== Passage ==
____________
# Pics of My JD



## Gboro54 (Feb 8, 2006)

Since I have been on here for a while and asking so many question...just wanted to show some pics of my JD(I am not sure of the sex as I am no good at sexing them so if you can tell from these bad pics let me kow :lol: )


















Sorry for the bad pics took them with the iphone


----------



## Toby_H (Apr 15, 2005)

*He*'s a real looker...


----------



## oscarlover43055 (Jun 7, 2008)

Looks like he tried to have a Astronotus ocellatus for brunch.


----------



## Gboro54 (Feb 8, 2006)

oscarlover43055 said:


> Looks like he tried to have a Astronotus ocellatus for brunch.


actually the oscar was a temp in the tank(I found him in a smalltank at a pet store and my took him for a week just to hold onto him for his bigger tank)...he looked like that when I got him(guy at the lfs said someone gave him back and I felt bad for the guy...he and the jack got a long pretty good but I only have a 65 gallon so I could not keep him(just gave him the my brother for his 125 though)hopefully he will heal from what ever he went through before


----------



## cage623 (Feb 2, 2008)

I agree that he is a real looker. How big is he now and how long have you had him? Good luck.


----------



## Gboro54 (Feb 8, 2006)

he is some where between 8-10 in(it is hard to measure him he is not a big fan of the ruler,LOL) He was my first fish in my 37 gallon tank about 5 years ago. He was only about an inch what I got him, back then I had no clue he would become what he is today, LOL :lol:


----------



## MidNightCowBoy (May 7, 2007)
____________
== Stored records ==
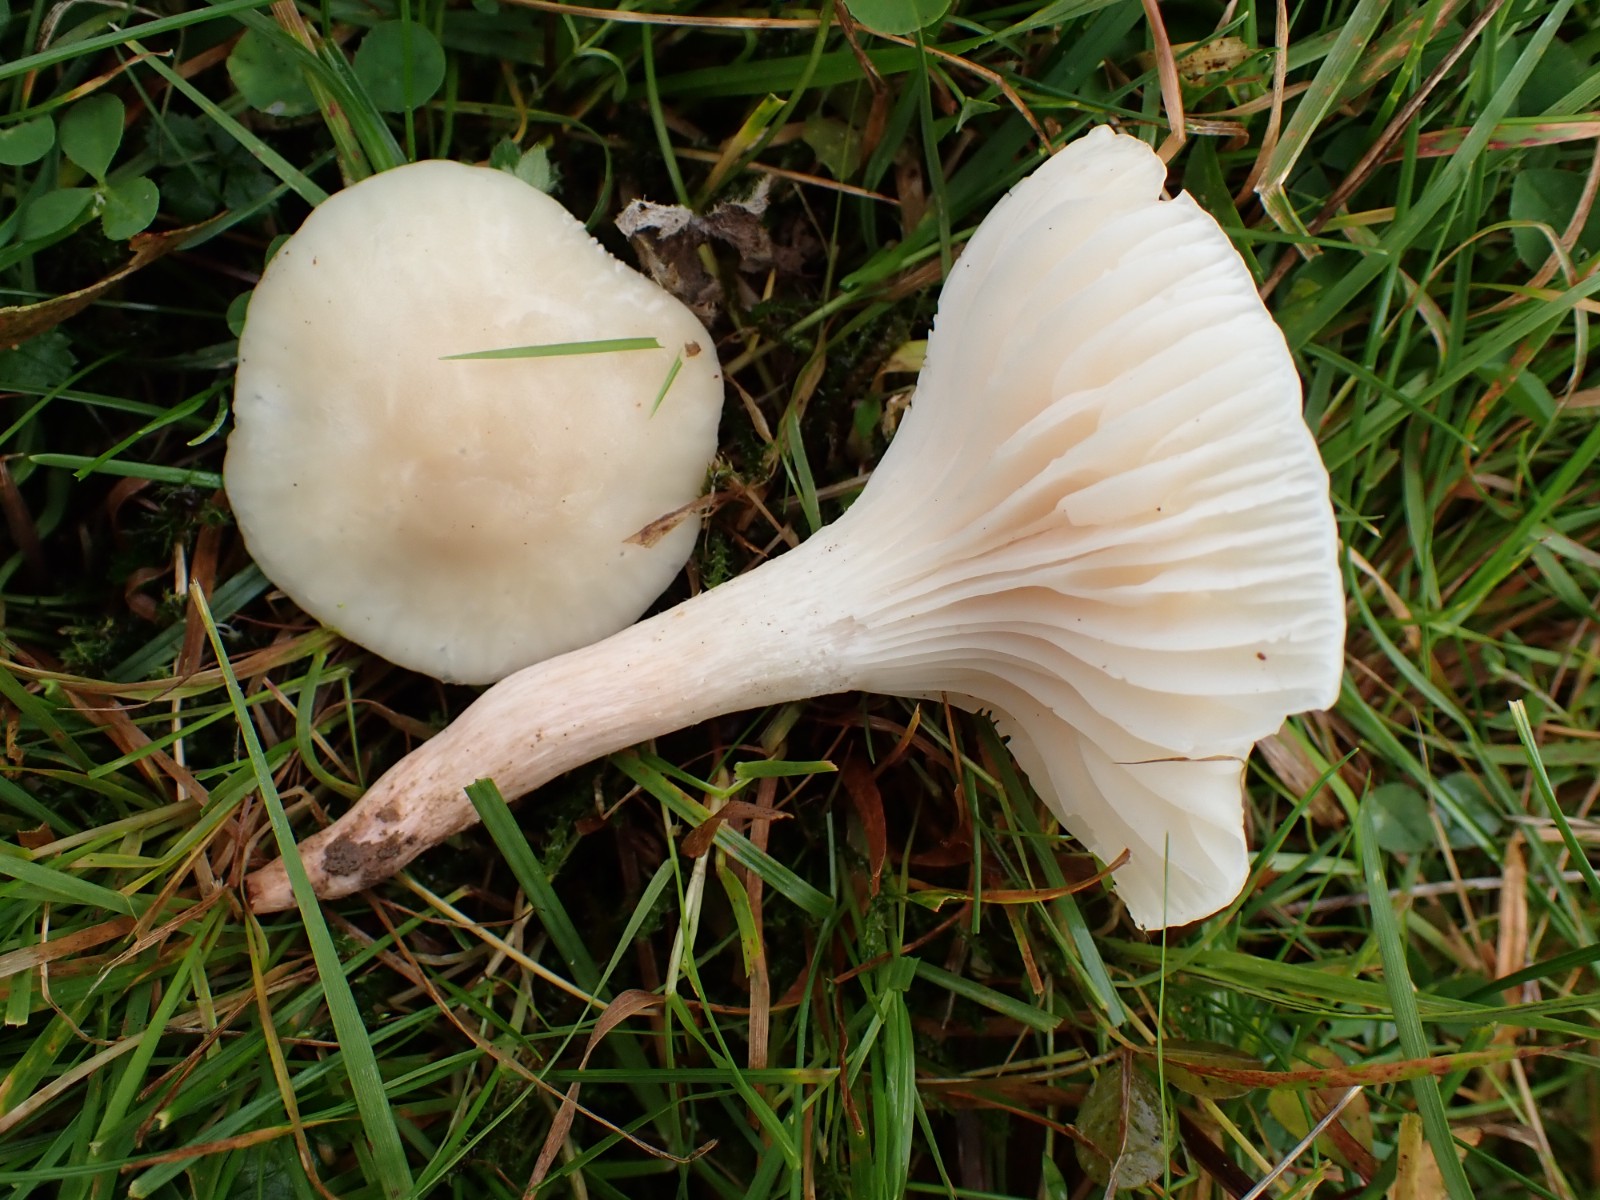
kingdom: Fungi
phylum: Basidiomycota
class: Agaricomycetes
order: Agaricales
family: Hygrophoraceae
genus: Cuphophyllus
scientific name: Cuphophyllus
____________
== Directives ==
A - Translate the sentence "How big is he now and how long have you had him?" from the thread into Spanish.
B - Which distinct usernames head the posts in the thread?
C - Quote the thread between "# Pics of My" and "kow :lol: )", inclusive.

== Solutions by task ==
A - ¿Qué tamaño tiene ahora y cuánto tiempo hace que lo tienes?

B - Gboro54, Toby_H, oscarlover43055, cage623, MidNightCowBoy

C -
# Pics of My JD



## Gboro54 (Feb 8, 2006)

Since I have been on here for a while and asking so many question...just wanted to show some pics of my JD(I am not sure of the sex as I am no good at sexing them so if you can tell from these bad pics let me kow :lol: )